“I need space and head to the shed — apparently that’s narcissistic.” Is it?

Last reviewed: 3 June 2026. General information, not medical advice.

Short answer

No — and often it’s the opposite of narcissism. Needing to step away is usually about being overwhelmed and needing to settle, not about thinking you’re better than everyone. A breather isn’t a power move. How you do it is what matters.

Why it’s not narcissism

Narcissism is grandiosity, a need for admiration, and a lack of empathy as a lifelong pattern (see the full explainer). Walking out to the shed to cool down is none of those. For a lot of blokes, going quiet under pressure is a nervous-system thing — you flood, you need to drop the temperature before you say something you’ll regret. That’s self-management, not contempt.

The honest catch

Straight up: there’s a clean line here, and it matters. Needing a breather is fine. Using silence as a weapon — going cold, stretching it out, letting them stew so you “win” — is called stonewalling, and it does real damage. It’s still not NPD. But to the person left standing in the kitchen, a breather and a punishment can look identical. The difference is whether you told them you’d be back.

What to actually do about it

Quick questions

Is needing alone time a sign of narcissism?

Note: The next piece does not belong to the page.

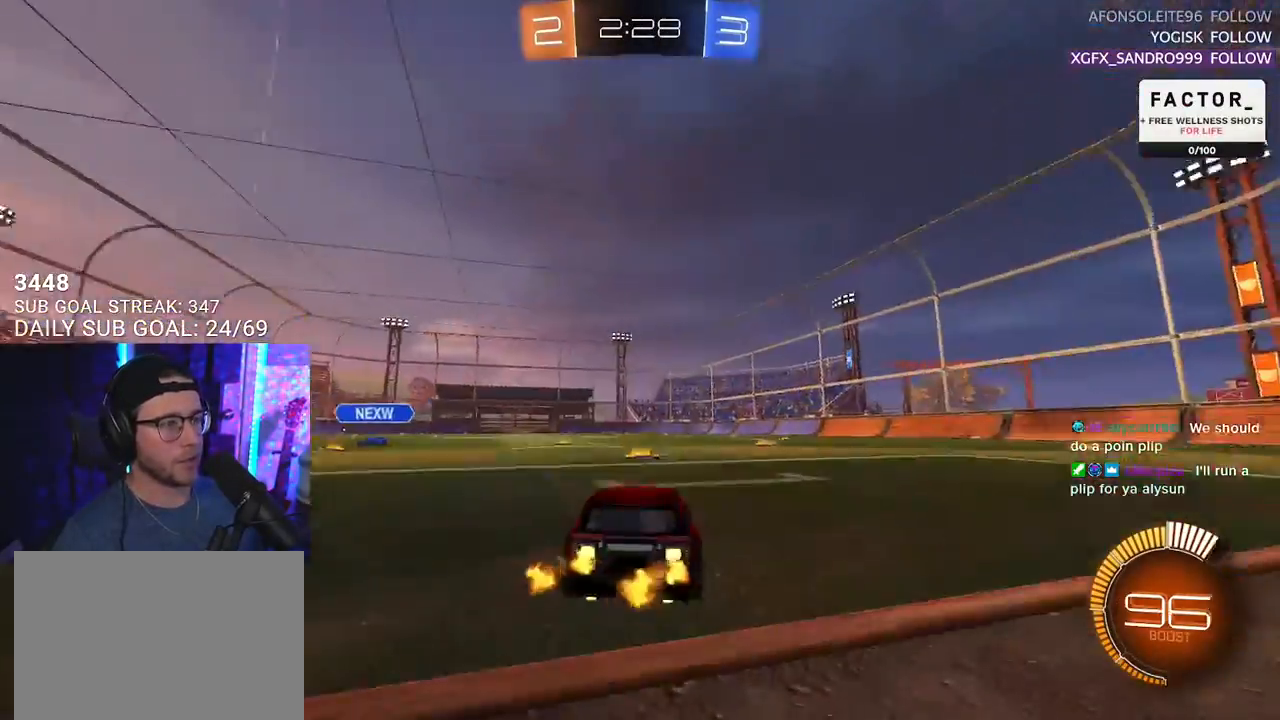
{"buttons": ["R2"], "left_stick": "left", "right_stick": "center", "events": [[17, "TRIANGLE", "up"], [150, "TRIANGLE", "down"], [233, "TRIANGLE", "up"], [367, "R1", "up"]]}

No — usually it’s the opposite. Narcissism centres on grandiosity and a need for admiration. Needing space is often about being overwhelmed and needing to regulate. Taking a breather is healthy; it only becomes a problem if you use silence to punish someone.

What’s the difference between needing space and stonewalling?

Needing space means stepping back to cool off, with a plan to come back. Stonewalling means shutting down and going cold to win or to punish, leaving the other person stranded. The fix is simple: say you’re stepping out and when you’ll be back.